Gainesville Sun Fishing Report 4-14-2011

At an age when most kids are thrilled to catch a bream, nine-year-old Ryan Schiavone already has a more than impressive fishing resume.

Young Ryan fished far off St. Augustine last Saturday with his dad, Carmine, and mom, Regina. Trolling a small Ilander lure with a ballyhoo added in water 400 feet deep, the young angler tied into a large fish. His Penn 30 International reel quickly lost most of its 30-pound test monofilament, but Ryan battled hard and eventually brought his 40-pound wahoo to the boat. By early afternoon, the Schiavones headed back to port with a pair of wahoo and a dolphin. Ryan, by the way, boated his first sailfish last year.
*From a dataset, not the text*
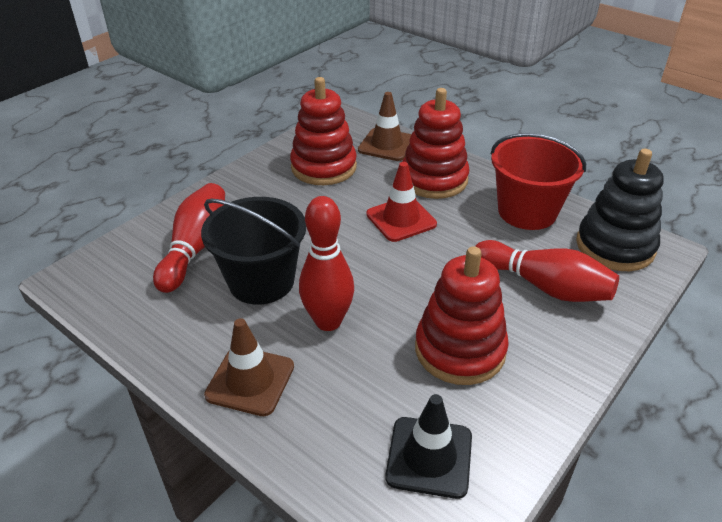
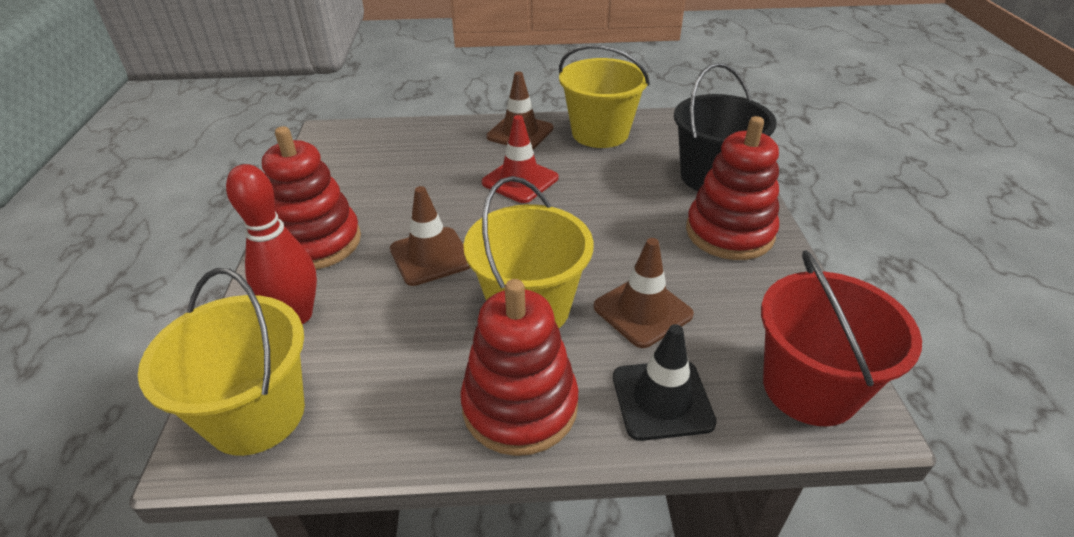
black stacking toy: 1 -> 0
brown traffic cone: 2 -> 3
red bowling pin: 3 -> 1
yellow bucket: 0 -> 3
Outstanding near-shore fishing along the Gulf Coast has the attention of the North Florida angling masses.

Bobby Gaff and Carl Barnes fished last weekend out of the Waccasassa Fishing Club. Saturday, it took the High Springs anglers a while to locate the larger speckled trout they were after. Smaller trout were abundant, but the bigger fish seemed scarce. Finally, casting Cajun Thunder rattling floats with Gulp! and Saltwater Assassin tails on jigheads, they did fill a double limit of good-sized fish more than 17 inches long. Sunday, with a better idea of the most productive spots and baits, the men maxed out on hefty trout up to 20 inches long by mid-morning.
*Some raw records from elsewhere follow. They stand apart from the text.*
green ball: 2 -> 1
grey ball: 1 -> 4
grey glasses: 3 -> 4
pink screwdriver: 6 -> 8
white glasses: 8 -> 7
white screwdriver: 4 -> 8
The clear Steinhatchee flats have come alive with trout, and most fishers are faring well with various lures and natural baits in water 3 to 6 feet deep. Chartering inshore guides, Fuzzy Finch has enjoyed steady trout action every day of his stay at Sea Hag Marina. The Dawsonville, Ga., angler arrived Saturday. Fellow Georgia fishermen, Jeff Luke and Randy Puckett, have also pulled in loads of Steinhatchee trout over recent days. But Trey Williams docked with the biggest fish and the best Steinhatchee story of the weekend. The Cochran, Ga., angler was casting a Gulp! bait in water about 6 feet deep with light tackle when something more than just another trout latched on. After a tooth-and-nail battle, Williams wrestled aboard a fish about a third as long as his little Sundance boat. The kingfish would later weigh 25 pounds at the marina.

While the mid-April fishing seems best on the salty coasts, this is also a prime time of year to cast in our nearby freshwater fishing holes. Sub-par rainfall over the past few months has rendered many of the naturally shallow lakes difficult to access, but low water or not, the annual warm-weather bream bedding is firing up. Panfishers on Lochloosa say the bream are gathering in earnest as the moon nears its ‘full’ phase. Mike and Alicia Bass of Cross Creek fished grass shrimp in the Little Lochloosa lily pads Monday to ice a 70-fish mix of big bluegills and shellcrackers. Tuesday morning, Roger Elliott also departed from Twin Lakes Fish Camp at the Little Lochloosa end of Cross Creek, armed with cane poles and grass shrimp. The local panfishing sage took 34 bream in an hour and a half.

Although the ‘practice days’ ahead of the Bassmasters of Gator Country’s monthly tournament on Rodman Reservoir went well for many members, the bite toughened considerably on contest day. I fished as a guest with Wally Grant. Gawking at the big bedding shellcrackers we spotted in the clear shallows was a highlight of our fishing day. Without light tackle or tiny lures, we could only observe the two-hand size bream as they milled about the bright white sand and shell beds. I’m not sure about Wally, but those big bream fired me up more than catching the few small bass we managed to trick. Tourney winner, Dennis Hart did bag a nice five-bass limit that weighed 13.07 pounds, and Jason Howe vanquished an 8.37-pound beauty to claim the big bass prize.

A much larger field of bass-seeking competitors will fish out of Kenwood Landing Saturday in the 15th Save Rodman Reservoir Open Bass Tournament. This popular event features a world-class barbecue and raffle, and typically draws more than 100 angling teams.

Then on the following Saturday, April 23, the Military Support Group of Alachua County will hold a bass tournament on the reservoir that will attract another crowd of anglers to Kenwood Landing.

Catches will likely be impressive in both events. Recently, Rodman was rightfully designated by the Florida Fish and Wildlife Conservation Commission as one of the 10 best bass lakes in Florida.

It’s pretty good for shellcrackers, too.